A joint statement from the Recording Academy and its television partner, CBS, issued on Wednesday (January 5),reads as follows: "After careful consideration and analysis with city and state officials, health and safety experts, the artist community and our many partners, the Recording Academy and CBS have postponed the 64th annual Grammy Awards show. The health and safety of those in our music community, the live audience and the hundreds of people who work tirelessly to produce our show remains our top priority. Given the uncertainty surrounding the Omicron variant, holding the show on January 31st simply contains too many risks.
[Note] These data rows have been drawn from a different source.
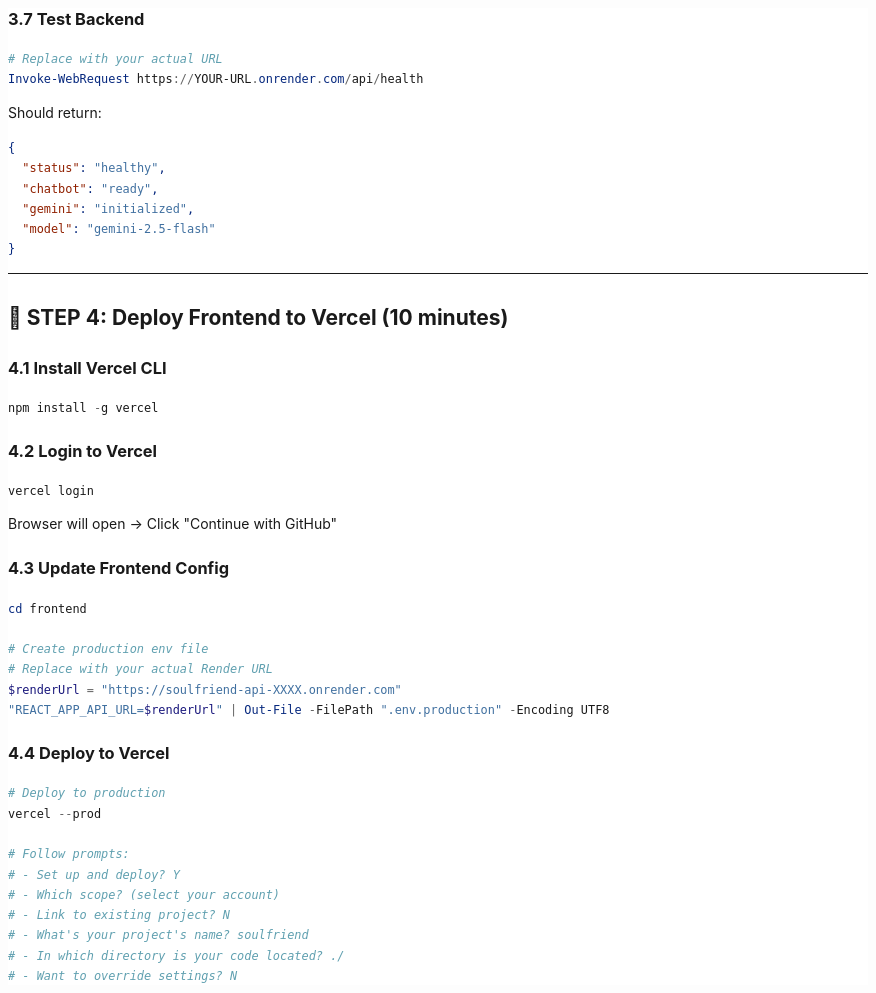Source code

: ### 3.7 Test Backend
```powershell
# Replace with your actual URL
Invoke-WebRequest https://YOUR-URL.onrender.com/api/health
```

Should return:
```json
{
  "status": "healthy",
  "chatbot": "ready",
  "gemini": "initialized",
  "model": "gemini-2.5-flash"
}
```

---

## 🎨 STEP 4: Deploy Frontend to Vercel (10 minutes)

### 4.1 Install Vercel CLI
```powershell
npm install -g vercel
```

### 4.2 Login to Vercel
```powershell
vercel login
```
Browser will open → Click "Continue with GitHub"

### 4.3 Update Frontend Config
```powershell
cd frontend

# Create production env file
# Replace with your actual Render URL
$renderUrl = "https://soulfriend-api-XXXX.onrender.com"
"REACT_APP_API_URL=$renderUrl" | Out-File -FilePath ".env.production" -Encoding UTF8
```

### 4.4 Deploy to Vercel
```powershell
# Deploy to production
vercel --prod

# Follow prompts:
# - Set up and deploy? Y
# - Which scope? (select your account)
# - Link to existing project? N
# - What's your project's name? soulfriend
# - In which directory is your code located? ./
# - Want to override settings? N
```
We look forward to celebrating Music’s Biggest Night on a future date, which will be announced soon."
Last year, the 63rd annual Grammy Awards was also postponed due to concerns over the spread of COVID-19. The show eventually happened on March 14, 2021 at the Los Angeles Convention Center (moved from Staples Center, the former name of Crypto.com Arena).
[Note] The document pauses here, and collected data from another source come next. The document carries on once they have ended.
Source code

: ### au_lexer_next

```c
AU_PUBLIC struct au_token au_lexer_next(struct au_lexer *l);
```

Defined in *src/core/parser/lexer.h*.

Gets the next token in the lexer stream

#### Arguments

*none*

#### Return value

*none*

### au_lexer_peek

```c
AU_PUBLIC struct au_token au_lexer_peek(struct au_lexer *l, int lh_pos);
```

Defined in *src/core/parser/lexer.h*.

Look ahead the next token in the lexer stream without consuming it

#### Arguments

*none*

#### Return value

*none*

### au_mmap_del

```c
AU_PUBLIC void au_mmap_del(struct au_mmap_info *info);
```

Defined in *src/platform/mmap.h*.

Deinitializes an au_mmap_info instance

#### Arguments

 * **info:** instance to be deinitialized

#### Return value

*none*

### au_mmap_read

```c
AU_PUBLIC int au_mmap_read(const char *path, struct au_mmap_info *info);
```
This year's Grammy nominations were announced on November 23, 2021. The nominations were announced during a livestream from the Grammy Museum in Los Angeles, which featured Recording Academy CEO Harvey Mason Jr. and Board Of Trustees chair Tammy Hurt, as well as some special guests.
Up for the the "Best Metal Performance" award at the 64th annual Grammy Awards are DEFTONES, DREAM THEATER, GOJIRA, MASTODON and ROB ZOMBIE.
The eligibility period for the 64th annual Grammy Awards was September 1, 2020, through September 30, 2021.
The 2022 ceremony will be the first since The Recording Academy announced that it has made significant changes to its awards process to ensure that the Grammy Awards rules and guidelines are transparent and equitable. The show no longer uses anonymous review committees to determine its nominees. Now, all nominees are based solely on thousands of votes from the Academy's voting members. They also changed the number of categories in which Academy members can vote and added two new awards.
In January 2020, former Recording Academy CEO Deborah Dugan filed a discrimination charge against the Recording Academy of Arts & Sciences, alleging she was being retaliated against for reporting misconduct within the Academy. In the 46-page complaint, Dugan further alleged that "the Grammy voting process is ripe with corruption," detailing secret committees the group used to "push forward artists with whom it has relationships." She said that as many as 30 artists who were not selected by the 12,000 voting members were added to the possible nomination list.